ABD, Paris 'te Suriye'nin geleceğiyle alakalı beşli bir toplantı yaptı. Bu toplantı Astana sürecine alternatif bir toplantı olarak değerlendirilmişti. Fransa, İngiltere, ABD'nin yanında Suudi Arabistan ile Ürdün'ün katıldığı bu toplantı Suriye konusunda yeni bir kutbu veya karşı kutbu akla getiriyor. Bunun mütemmim tarafını da mutasavver Arap gücü temsil ediyor. Burada olması halinde Katar'ın konumu Türkiye açısından neyi ifade ediyor? Öbür taraftan Akdeniz'de yatan zenginliklerin paylaşımı noktasında da Katar'ın Türkiye'nin karşıt kutbunda yer aldığına dair değerlendirmeler var. Belki de Katar'ı Arap kampına çekerek ABD, bu ülkeyi Türkiye ile İran'ın çekim alanından çıkarmak istiyor.
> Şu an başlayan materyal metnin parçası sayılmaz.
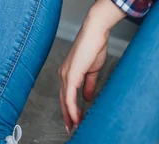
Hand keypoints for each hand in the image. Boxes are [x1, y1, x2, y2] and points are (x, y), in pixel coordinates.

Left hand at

Arap Gücü ile alakalı olarak şimdiye kadar Arap ülkeleri konumlarını belli etmediler. Mısır şimdiye kadar ortadan konuştu ve yorumlarda Mısır'ın İran ekseniyle karşı karşıya gelmek istemediği işlendi. Ya denildiği gibi mesele İran'ı gösterip Türkiye'yi vurmak ise Mısır'ın tavrı ne olur? Araplar için geçmişte: "Anlaşmamak üzere anlaştılar" tabirini kullanmışlardı. Vahit Halefoğlu ise buna bir ilavede bulunmuştu: Araplar müspette değil menfide yani olumsuzda bir araya gelirler. Kısaca Araplar hayırda değil şerde birleşirler Gelişmeler de bunu doğruluyor.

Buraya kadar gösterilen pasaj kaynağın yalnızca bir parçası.